Maybe when they're like, 8 and 10 I'll reemerge back into society. I am socially out of it. Tell me when hover cars come out, okay? Did they cure cancer yet? Are skinny jeans not in style again? Please tell me they're done. How many times has Lohan been in rehab...I lost count.
I'll admit, it was entirely my idea to have two kids close in age. I chose this. I know that sounds insane given my earlier tirade but bear with me. I had my second child at 30. With each passing year you play a game of roulette because your fertility or your spouse's fertility, may not be there for you. And I won't play doctor here because we all know I just play one on the internet, but we all know that the chances of complications increase with maternal age. Perhaps I feel this more sensitively because I'm an only child, and neither of my parents planned on that, but it's just what happened. In the beginning, it's so hard. You just want to survive the crying and the sleeplessness and it's so expensive with diapers, those horrible bottles that swear to prevent colic that never ever do, formula if you do that, crazy ugly nursing bras and tops if you don't (which no one ever gifts you at your shower so start saving your pennies), and then of course the main monetary vampire: daycare. By the time I was in school full time I was already five years old. My parents were five years older themselves and by the time they decided to try again, it didn't happen the way they had envisioned.
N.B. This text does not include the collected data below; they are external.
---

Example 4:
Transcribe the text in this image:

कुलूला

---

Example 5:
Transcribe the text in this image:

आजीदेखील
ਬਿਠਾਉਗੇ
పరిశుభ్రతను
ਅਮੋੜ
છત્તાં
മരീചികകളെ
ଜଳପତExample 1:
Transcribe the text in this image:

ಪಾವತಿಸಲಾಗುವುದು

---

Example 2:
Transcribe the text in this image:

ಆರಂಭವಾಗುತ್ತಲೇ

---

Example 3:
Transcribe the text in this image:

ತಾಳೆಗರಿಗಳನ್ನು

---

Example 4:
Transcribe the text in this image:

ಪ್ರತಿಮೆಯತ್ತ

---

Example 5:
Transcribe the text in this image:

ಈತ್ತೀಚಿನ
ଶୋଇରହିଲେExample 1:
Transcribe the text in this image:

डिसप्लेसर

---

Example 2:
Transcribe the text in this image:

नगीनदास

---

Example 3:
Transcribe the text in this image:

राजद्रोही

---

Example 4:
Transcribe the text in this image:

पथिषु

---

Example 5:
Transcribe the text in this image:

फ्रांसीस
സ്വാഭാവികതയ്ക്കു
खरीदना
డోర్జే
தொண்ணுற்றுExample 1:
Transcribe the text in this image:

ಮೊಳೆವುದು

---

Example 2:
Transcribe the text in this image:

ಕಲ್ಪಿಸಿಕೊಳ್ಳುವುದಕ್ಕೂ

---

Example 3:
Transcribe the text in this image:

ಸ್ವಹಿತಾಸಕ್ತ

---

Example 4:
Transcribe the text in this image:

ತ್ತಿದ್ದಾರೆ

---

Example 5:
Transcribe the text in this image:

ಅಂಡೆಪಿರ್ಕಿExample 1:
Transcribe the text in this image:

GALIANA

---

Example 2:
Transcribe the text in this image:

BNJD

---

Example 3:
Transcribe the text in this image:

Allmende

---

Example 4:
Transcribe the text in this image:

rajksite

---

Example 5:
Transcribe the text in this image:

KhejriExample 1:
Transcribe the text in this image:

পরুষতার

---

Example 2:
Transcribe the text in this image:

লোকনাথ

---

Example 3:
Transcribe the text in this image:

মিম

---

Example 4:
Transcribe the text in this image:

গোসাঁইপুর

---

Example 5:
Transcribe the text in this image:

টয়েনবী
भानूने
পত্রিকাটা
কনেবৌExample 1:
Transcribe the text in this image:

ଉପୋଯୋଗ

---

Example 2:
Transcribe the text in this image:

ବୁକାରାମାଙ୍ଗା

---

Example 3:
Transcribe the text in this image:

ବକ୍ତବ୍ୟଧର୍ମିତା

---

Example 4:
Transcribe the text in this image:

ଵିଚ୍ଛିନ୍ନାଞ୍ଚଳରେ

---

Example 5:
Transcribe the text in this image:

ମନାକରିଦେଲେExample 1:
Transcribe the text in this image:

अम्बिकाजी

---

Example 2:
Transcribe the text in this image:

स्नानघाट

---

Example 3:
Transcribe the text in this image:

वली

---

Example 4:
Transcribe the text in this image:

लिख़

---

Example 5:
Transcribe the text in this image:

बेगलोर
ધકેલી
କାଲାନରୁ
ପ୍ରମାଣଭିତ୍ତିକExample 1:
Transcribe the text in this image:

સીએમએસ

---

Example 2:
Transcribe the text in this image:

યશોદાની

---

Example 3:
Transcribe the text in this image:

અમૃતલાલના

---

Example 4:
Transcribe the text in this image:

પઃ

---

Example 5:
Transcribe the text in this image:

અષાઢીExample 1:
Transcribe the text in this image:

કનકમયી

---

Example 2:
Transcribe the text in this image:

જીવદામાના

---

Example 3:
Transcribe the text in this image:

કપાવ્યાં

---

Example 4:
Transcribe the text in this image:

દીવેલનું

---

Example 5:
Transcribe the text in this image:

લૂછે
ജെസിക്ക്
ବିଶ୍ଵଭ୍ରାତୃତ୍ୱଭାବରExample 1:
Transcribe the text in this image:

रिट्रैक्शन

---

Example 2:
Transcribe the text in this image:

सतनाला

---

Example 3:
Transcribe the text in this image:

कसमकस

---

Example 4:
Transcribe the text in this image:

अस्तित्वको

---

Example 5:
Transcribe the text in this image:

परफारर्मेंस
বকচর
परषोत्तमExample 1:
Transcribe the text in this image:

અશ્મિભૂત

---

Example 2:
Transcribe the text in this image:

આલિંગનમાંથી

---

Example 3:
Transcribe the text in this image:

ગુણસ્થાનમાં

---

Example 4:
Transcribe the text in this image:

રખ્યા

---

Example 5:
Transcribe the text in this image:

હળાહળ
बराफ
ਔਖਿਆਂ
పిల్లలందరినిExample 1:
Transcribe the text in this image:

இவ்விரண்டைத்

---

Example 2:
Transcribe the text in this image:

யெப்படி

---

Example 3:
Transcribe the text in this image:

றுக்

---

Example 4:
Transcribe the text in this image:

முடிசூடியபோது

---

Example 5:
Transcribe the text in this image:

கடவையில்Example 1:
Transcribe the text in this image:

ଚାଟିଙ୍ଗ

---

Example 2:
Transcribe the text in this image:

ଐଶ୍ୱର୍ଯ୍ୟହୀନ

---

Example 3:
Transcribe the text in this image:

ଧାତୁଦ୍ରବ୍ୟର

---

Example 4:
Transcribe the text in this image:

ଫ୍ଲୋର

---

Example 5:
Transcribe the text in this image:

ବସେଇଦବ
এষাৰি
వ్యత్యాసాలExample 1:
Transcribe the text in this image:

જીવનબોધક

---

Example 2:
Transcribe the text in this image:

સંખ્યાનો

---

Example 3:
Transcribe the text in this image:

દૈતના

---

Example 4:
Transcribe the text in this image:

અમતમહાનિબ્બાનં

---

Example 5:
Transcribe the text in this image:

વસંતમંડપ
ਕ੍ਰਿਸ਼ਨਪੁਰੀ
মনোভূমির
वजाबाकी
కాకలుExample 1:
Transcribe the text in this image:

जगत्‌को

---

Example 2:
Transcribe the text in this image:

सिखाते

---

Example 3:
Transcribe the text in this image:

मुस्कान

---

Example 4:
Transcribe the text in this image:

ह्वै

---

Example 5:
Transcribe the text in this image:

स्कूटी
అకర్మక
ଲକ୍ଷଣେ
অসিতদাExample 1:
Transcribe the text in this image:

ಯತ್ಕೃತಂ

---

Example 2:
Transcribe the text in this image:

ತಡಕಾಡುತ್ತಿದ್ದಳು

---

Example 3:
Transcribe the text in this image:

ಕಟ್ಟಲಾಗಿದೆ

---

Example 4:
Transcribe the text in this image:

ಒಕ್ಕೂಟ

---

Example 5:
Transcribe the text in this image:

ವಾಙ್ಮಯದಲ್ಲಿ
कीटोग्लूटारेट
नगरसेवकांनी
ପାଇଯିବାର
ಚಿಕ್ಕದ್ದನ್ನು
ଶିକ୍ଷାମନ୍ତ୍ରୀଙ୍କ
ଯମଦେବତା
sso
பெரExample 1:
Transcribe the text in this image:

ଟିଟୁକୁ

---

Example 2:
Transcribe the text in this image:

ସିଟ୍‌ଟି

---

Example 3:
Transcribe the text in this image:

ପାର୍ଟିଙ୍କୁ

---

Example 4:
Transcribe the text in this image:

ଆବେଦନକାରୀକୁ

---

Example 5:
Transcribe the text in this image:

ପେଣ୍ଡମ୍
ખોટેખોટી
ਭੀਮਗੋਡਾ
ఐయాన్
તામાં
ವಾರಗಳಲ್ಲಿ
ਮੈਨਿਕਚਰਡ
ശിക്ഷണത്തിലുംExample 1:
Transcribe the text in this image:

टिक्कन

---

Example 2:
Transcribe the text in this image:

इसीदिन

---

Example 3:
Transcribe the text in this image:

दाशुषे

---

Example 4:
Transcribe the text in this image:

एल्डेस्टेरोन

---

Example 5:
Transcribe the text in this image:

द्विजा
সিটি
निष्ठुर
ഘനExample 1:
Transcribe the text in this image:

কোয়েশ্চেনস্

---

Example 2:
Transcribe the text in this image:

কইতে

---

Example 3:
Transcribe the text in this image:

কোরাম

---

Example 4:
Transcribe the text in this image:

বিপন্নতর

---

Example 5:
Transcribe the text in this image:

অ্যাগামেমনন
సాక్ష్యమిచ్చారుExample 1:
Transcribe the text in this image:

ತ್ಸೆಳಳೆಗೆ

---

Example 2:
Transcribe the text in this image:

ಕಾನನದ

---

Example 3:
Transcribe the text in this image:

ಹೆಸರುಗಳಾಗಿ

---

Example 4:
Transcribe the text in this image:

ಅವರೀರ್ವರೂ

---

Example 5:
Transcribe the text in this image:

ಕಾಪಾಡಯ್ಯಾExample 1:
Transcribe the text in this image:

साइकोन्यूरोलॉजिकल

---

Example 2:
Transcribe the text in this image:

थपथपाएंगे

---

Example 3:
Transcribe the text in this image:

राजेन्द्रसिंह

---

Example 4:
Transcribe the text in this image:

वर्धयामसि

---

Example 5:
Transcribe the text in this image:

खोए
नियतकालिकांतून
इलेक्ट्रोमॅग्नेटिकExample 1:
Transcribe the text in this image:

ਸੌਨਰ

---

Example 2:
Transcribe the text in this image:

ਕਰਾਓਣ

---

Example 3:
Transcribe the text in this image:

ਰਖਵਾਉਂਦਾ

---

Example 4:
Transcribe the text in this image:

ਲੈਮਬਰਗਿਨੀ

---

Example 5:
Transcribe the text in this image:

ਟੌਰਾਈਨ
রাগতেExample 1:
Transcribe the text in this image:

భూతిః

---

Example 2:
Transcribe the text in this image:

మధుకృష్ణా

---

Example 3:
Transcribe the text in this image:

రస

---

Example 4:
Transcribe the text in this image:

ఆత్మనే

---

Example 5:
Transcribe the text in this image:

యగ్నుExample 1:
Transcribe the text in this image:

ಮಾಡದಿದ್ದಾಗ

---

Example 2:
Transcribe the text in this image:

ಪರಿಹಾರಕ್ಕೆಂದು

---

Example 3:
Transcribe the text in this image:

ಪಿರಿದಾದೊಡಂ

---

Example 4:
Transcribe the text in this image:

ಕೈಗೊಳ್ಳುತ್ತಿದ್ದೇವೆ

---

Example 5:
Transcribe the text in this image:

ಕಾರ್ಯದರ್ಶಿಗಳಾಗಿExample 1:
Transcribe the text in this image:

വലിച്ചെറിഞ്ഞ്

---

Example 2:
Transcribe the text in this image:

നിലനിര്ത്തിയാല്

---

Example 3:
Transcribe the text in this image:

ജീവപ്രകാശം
And yes I know that siblings close in age fight and bicker and don't get along all the time but I just couldn't wrap my head around having a 4th grader and a 9th grader. What will an elementary aged child have in common with a high schooler? There are going to be so many lost years where they won't have any common ground at all and then the eldest will have left the house. The pros and cons bounced back and forth in my head for a long time, but it seemed for me personally that there was no reason to stop life, to stop the flow of where we were headed and the pace of our life because I was scared. There will always be reasons to be scared, but you can't let it be a roadblock. Life is for living, not making longwinded pro and con lists. Sometimes the braver thing to do is push aside the fear and dive in.
Having the kid? That's by far the easiest part. And that's coming from someone who spent several weeks extracting and testing my blood 4x a day everyday and followed that up by almost giving birth on the side of a highway without any medical personnel....oh right, during the biggest blizzard in several years. Babies are made to come out of you, whether you like it or not. It's everything that follows that really challenges your sense of normalcy.